LSTM Outputs: tensor([[ 0.0953],
        [-0.0282],
        [ 0.0621],
        [ 0.0555],
        [ 0.0997]], grad_fn=<AddmmBackward0>)


In [30]:
# Sample GRU
class SimpleGRU(nn.Module):
    def __init__(self, input_size, hidden_size, output_size):
        super(SimpleGRU, self).__init__()
        self.hidden_size = hidden_size
        self.gru = nn.GRU(input_size, hidden_size, batch_first=True)
        self.fc = nn.Linear(hidden_size, output_size)
    
    def forward(self, x):
        out, hidden = self.gru(x)
        out = self.fc(out[:, -1, :])
        return out

# Example usage
gru = SimpleGRU(input_size, hidden_size, output_size)
outputs = gru(inputs)
print("GRU Outputs:", outputs)

GRU Outputs: tensor([[0.0555],
        [0.0071],
        [0.2153],
        [0.2888],
        [0.2065]], grad_fn=<AddmmBackward0>)

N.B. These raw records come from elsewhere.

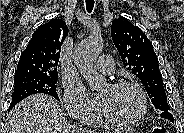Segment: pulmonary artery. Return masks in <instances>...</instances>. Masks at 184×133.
Wrapping results in <instances>:
<instances>
[{
	"instance_id": "e3ab8cb5",
	"label": "pulmonary artery",
	"mask_w": 184,
	"mask_h": 133,
	"mask_svg": "<svg viewBox=\"0 0 184 133\" xmlns=\"http://www.w3.org/2000/svg\"><path fill=\"white\" fill-rule=\"evenodd\" d=\"M97 69L104 74H111L114 71V61L109 55L100 56L97 64Z\"/></svg>"
}]
</instances>
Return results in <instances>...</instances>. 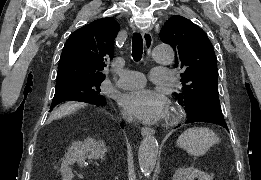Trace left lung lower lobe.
Here are the masks:
<instances>
[{"instance_id":"left-lung-lower-lobe-1","label":"left lung lower lobe","mask_w":261,"mask_h":180,"mask_svg":"<svg viewBox=\"0 0 261 180\" xmlns=\"http://www.w3.org/2000/svg\"><path fill=\"white\" fill-rule=\"evenodd\" d=\"M194 122H209L220 125L228 130L223 114L214 111H202L197 114L187 113V120L185 123Z\"/></svg>"}]
</instances>
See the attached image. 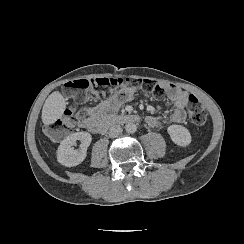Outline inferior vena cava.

### 4. Introduction to the Attention Mechanism

**Objective**: Enable models to focus on relevant parts of input sequences, essential for handling longer dependencies.

**Explanation**: 
- Attention allows a model to “attend” to specific input parts when generating each output. It’s especially useful for tasks requiring selective referencing of input tokens (e.g., translation, summarization).

In [31]:
# Simple attention mechanism
def attention(query, key, value):
    scores = torch.matmul(query, key.transpose(-2, -1)) / torch.sqrt(torch.tensor(key.size(-1), dtype=torch.float32))
    attn_weights = torch.nn.functional.softmax(scores, dim=-1)
    output = torch.matmul(attn_weights, value)
    return output, attn_weights

# Example inputs
query = torch.randn(5, 3, 8)
key = torch.randn(5, 3, 8)
value = torch.randn(5, 3, 8)

# Apply attention
output, weights = attention(query, key, value)
print("Attention Output:", output)
print("Attention Weights:", weights)

Attention Output: tensor([[[-0.8891,  0.4020,  0.7994,  0.3439,  0.3556,  0.6809,  0.4139,
          -0.3774],
         [ 0.0418,  0.3143, -0.2218,  0.9471, -0.6442,  1.3846, -0.3155,
          -0.4482],
         [-0.7372,  0.4270,  0.6818,  0.3993,  0.2088,  0.7749,  0.3235,
          -0.3409]],

        [[-0.0585,  1.3033, -0.3759, -0.8232,  0.3286,  0.4324, -0.0348,
          -1.2970],
         [ 0.0905,  1.4962, -0.4545, -0.9702,  0.6231,  0.5169, -0.0101,
          -1.1888],
         [-1.1606, -0.0238,  0.0884,  0.2125, -1.5161, -0.0946, -0.1975,
          -1.9829]],

        [[ 0.5571,  0.2656,  0.8578,  0.1008, -0.2550,  0.8173,  0.3074,
          -0.0349],
         [-0.5294,  0.3932,  0.7593,  0.8918, -0.2605,  0.7131,  0.5405,
           0.2413],
         [-0.1079,  0.3202,  0.7876,  0.8017, -0.1750,  0.3296,  0.3486,
           0.0338]],

        [[-0.3111, -0.6088, -0.7258, -0.8805,  0.3606,  0.5548, -0.2823,
          -0.1240],
         [-0.3587, -0.1623, -0.3428, -1.3550, 

**Note**: The application examples provided in this notebook (Markov Models, RNNs, LSTMs, GRUs, and Attention) are appropriate for sequence modeling tasks. Each method addresses specific challenges in sequence modeling, such as handling long-term dependencies or focusing on relevant input parts.